Hannah sort de la chambre et se dirige vers le salon. Un silence de plomb pèse sur la pièce, la jeune femme est seule, livrée à ses pensées. Elle s'avance vers le piano qui dort depuis des mois sous la fenêtre ; elle relève le pupitre de l'instrument. Hannah fait glisser ses doigts sur les touches du clavier, les caressant doucement. Elle regarde le piano un moment puis elle s'assoit sur le petit tabouret. Elle commence à jouer un morceau que sa mère lui a appris il y a des années de cela. Elle s'immisce dans l'art de la musique, se raccrochant à cette humanité qu'elle préserve. Elle ferme les yeux et laisse la mélodie des cordes l'emporter ailleurs, elle n'est plus sur Terre, elle ne pense plus à autre chose qu'à la musique qu'elle joue et à ce qu'elle représente pour elle. 

Une enfant est assise contre un mur en bois, l'étoile jaune orne son uniforme ; ici tout le monde sait qui elle est. Elle tient une cuillère en bois dans les mains ; cette cuillère est plate et chaque jour, elle peine à manger sa ration de potage. Elle utilise l'ustensile pour dessiner dans la terre ; cela lui permet de s'évader un peu, de faire ce qu'elle faisait à l'école. Rapidement, la réalité la rattrape et un homme lui arrache la cuillère des mains et la reconduit à l'intérieur de la baraque. La petite fille est effrayée, le monde autour d'elle semble inquiété. Le temps passe, alors elle se met dans un coin, seule et elle commence à chantonner tout doucement. Elle est Sapiens par les sons qu'elle émet.

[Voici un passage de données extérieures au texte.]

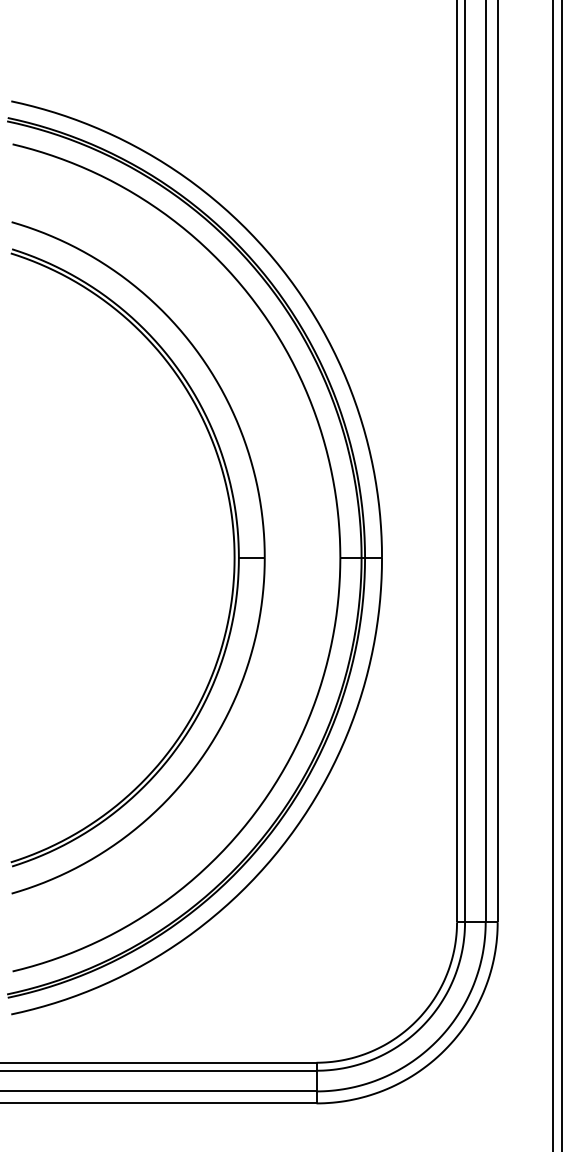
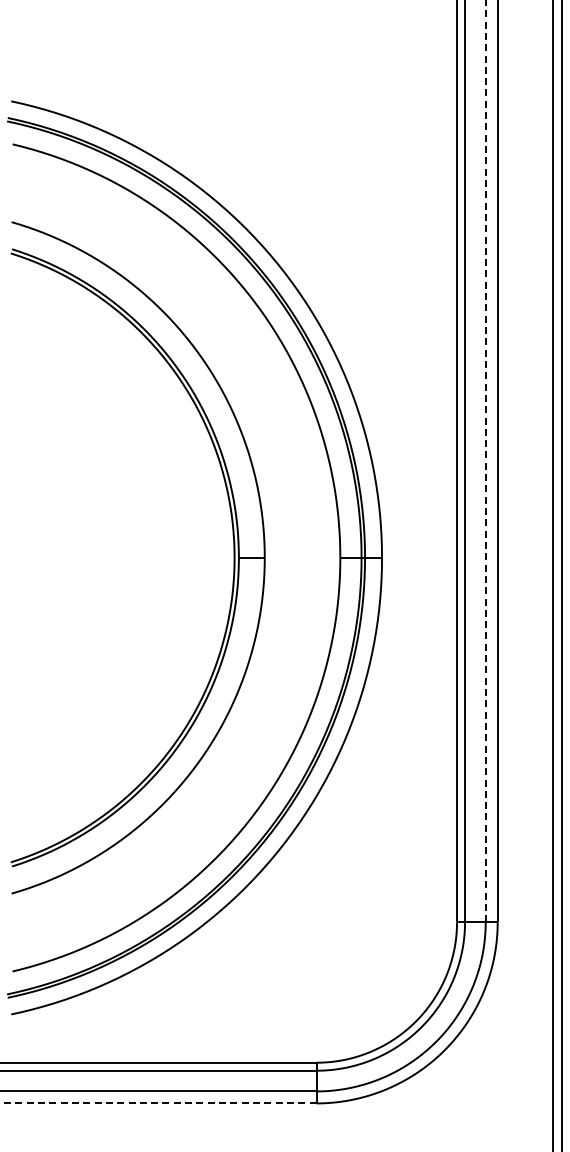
line at (485, 461): solid -> dashed
line at (158, 1103): solid -> dashed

Hannah continue de jouer du piano, mais l'intensité de la mélodie s'accentue. La jeune femme y met de plus en plus d'émotions, rendant la musique plus poignante. Les souvenirs envahissent son esprit, elle pense à tous ceux qu'elle a laissés là-bas, aux personnes qu'elle aime et qu'elle ne reverra jamais. Hannah commence à pleurer, toute sa douleur se libère de son emprise charnelle et se dévoile au grand jour par ses larmes, ses gémissements mais aussi par la mélodie, qui reflète sa détresse émotionnelle. 

Deux SS entrent par l'arrière de la baraque, d'autres par l'avant. Ils font sortir tout le monde avec violence et la petite fille, innocente continue de résister, inconsciemment à cette folie, en chantonnant. Sous ses doigts, les touches du piano accélèrent le rythme, la mélodie jouée par Hannah se veut de plus en plus intense, triste, émouvante, bouleversante. L'ensemble du groupe de la baraque est conduit vers un escalier, la petite fille ne cesse toujours pas de chantonner. Ils descendent les uns après les autres, l'enfant aussi ; et on ne les reverra plus jamais. 

Hannah vide son corps de toute la tristesse qui la prenait. Son chagrin grandit quand elle pense à tous ces visages qu'elle a laissés derrière elle. Elle joue pour eux, elle se souvient pour eux, elle se bat pour eux et elle résiste pour eux. La jeune femme bascule dans des notes moins répétitives et peu à peu, elle change de mélodie. Les sons deviennent plus calmes et la résistante se délaisse de son chagrin. Elle pense à leurs noms et leur permet de résister à l'oubli. Il existe mille manières d'entrer en résistance.